## [Supplied information]

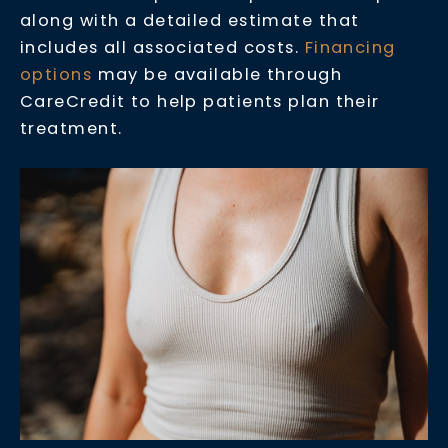
along with a detailed estimate that
includes all associated costs.
Financing
options
may be available through
CareCredit to help patients plan their
treatment.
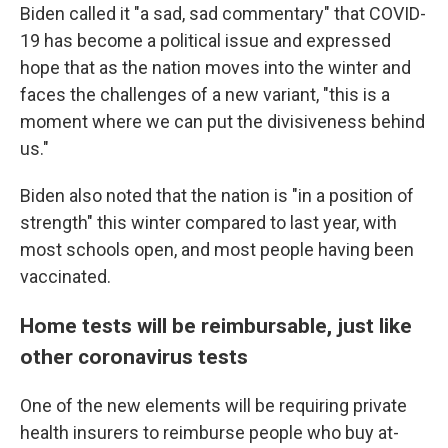
Biden called it "a sad, sad commentary" that COVID-
19 has become a political issue and expressed
hope that as the nation moves into the winter and
faces the challenges of a new variant, "this is a
moment where we can put the divisiveness behind
us."
Biden also noted that the nation is "in a position of
strength" this winter compared to last year, with
most schools open, and most people having been
vaccinated.
Home tests will be reimbursable, just like
other coronavirus tests
One of the new elements will be requiring private
health insurers to reimburse people who buy at-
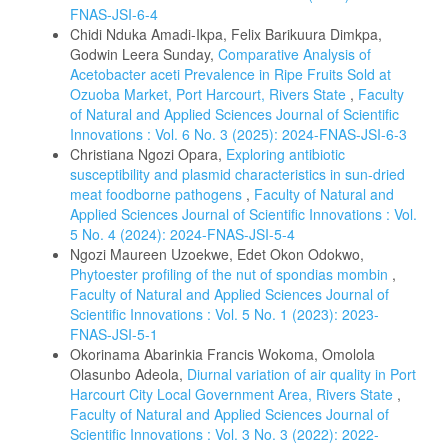
FNAS-JSI-6-4
Chidi Nduka Amadi-Ikpa, Felix Barikuura Dimkpa,
Godwin Leera Sunday,
Comparative Analysis of
Acetobacter aceti Prevalence in Ripe Fruits Sold at
Ozuoba Market, Port Harcourt, Rivers State
,
Faculty
of Natural and Applied Sciences Journal of Scientific
Innovations : Vol. 6 No. 3 (2025): 2024-FNAS-JSI-6-3
Christiana Ngozi Opara,
Exploring antibiotic
susceptibility and plasmid characteristics in sun-dried
meat foodborne pathogens
,
Faculty of Natural and
Applied Sciences Journal of Scientific Innovations : Vol.
5 No. 4 (2024): 2024-FNAS-JSI-5-4
Ngozi Maureen Uzoekwe, Edet Okon Odokwo,
Phytoester profiling of the nut of spondias mombin
,
Faculty of Natural and Applied Sciences Journal of
Scientific Innovations : Vol. 5 No. 1 (2023): 2023-
FNAS-JSI-5-1
Okorinama Abarinkia Francis Wokoma, Omolola
Olasunbo Adeola,
Diurnal variation of air quality in Port
Harcourt City Local Government Area, Rivers State
,
Faculty of Natural and Applied Sciences Journal of
Scientific Innovations : Vol. 3 No. 3 (2022): 2022-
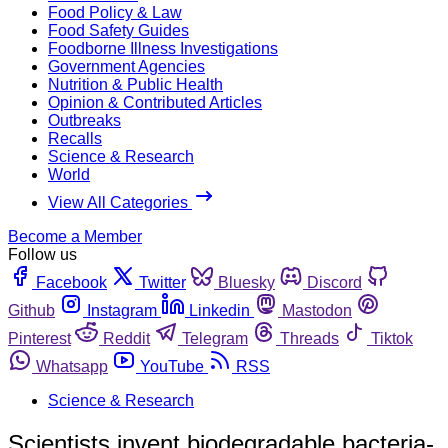
Food Policy & Law
Food Safety Guides
Foodborne Illness Investigations
Government Agencies
Nutrition & Public Health
Opinion & Contributed Articles
Outbreaks
Recalls
Science & Research
World
View All Categories
Become a Member
Follow us
Facebook
Twitter
Bluesky
Discord
Github
Instagram
Linkedin
Mastodon
Pinterest
Reddit
Telegram
Threads
Tiktok
Whatsapp
YouTube
RSS
Science & Research
Scientists invent biodegradable bacteria-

## [Activity]
A word-for-word copy of all the records above is required, with the pictures left out.

## [Written solution]
along with a detailed estimate that
includes all associated costs.
Financing
options
may be available through
CareCredit to help patients plan their
treatment.
Biden called it "a sad, sad commentary" that COVID-
19 has become a political issue and expressed
hope that as the nation moves into the winter and
faces the challenges of a new variant, "this is a
moment where we can put the divisiveness behind
us."
Biden also noted that the nation is "in a position of
strength" this winter compared to last year, with
most schools open, and most people having been
vaccinated.
Home tests will be reimbursable, just like
other coronavirus tests
One of the new elements will be requiring private
health insurers to reimburse people who buy at-
FNAS-JSI-6-4
Chidi Nduka Amadi-Ikpa, Felix Barikuura Dimkpa,
Godwin Leera Sunday,
Comparative Analysis of
Acetobacter aceti Prevalence in Ripe Fruits Sold at
Ozuoba Market, Port Harcourt, Rivers State
,
Faculty
of Natural and Applied Sciences Journal of Scientific
Innovations : Vol. 6 No. 3 (2025): 2024-FNAS-JSI-6-3
Christiana Ngozi Opara,
Exploring antibiotic
susceptibility and plasmid characteristics in sun-dried
meat foodborne pathogens
,
Faculty of Natural and
Applied Sciences Journal of Scientific Innovations : Vol.
5 No. 4 (2024): 2024-FNAS-JSI-5-4
Ngozi Maureen Uzoekwe, Edet Okon Odokwo,
Phytoester profiling of the nut of spondias mombin
,
Faculty of Natural and Applied Sciences Journal of
Scientific Innovations : Vol. 5 No. 1 (2023): 2023-
FNAS-JSI-5-1
Okorinama Abarinkia Francis Wokoma, Omolola
Olasunbo Adeola,
Diurnal variation of air quality in Port
Harcourt City Local Government Area, Rivers State
,
Faculty of Natural and Applied Sciences Journal of
Scientific Innovations : Vol. 3 No. 3 (2022): 2022-
Food Policy & Law
Food Safety Guides
Foodborne Illness Investigations
Government Agencies
Nutrition & Public Health
Opinion & Contributed Articles
Outbreaks
Recalls
Science & Research
World
View All Categories
Become a Member
Follow us
Facebook
Twitter
Bluesky
Discord
Github
Instagram
Linkedin
Mastodon
Pinterest
Reddit
Telegram
Threads
Tiktok
Whatsapp
YouTube
RSS
Science & Research
Scientists invent biodegradable bacteria-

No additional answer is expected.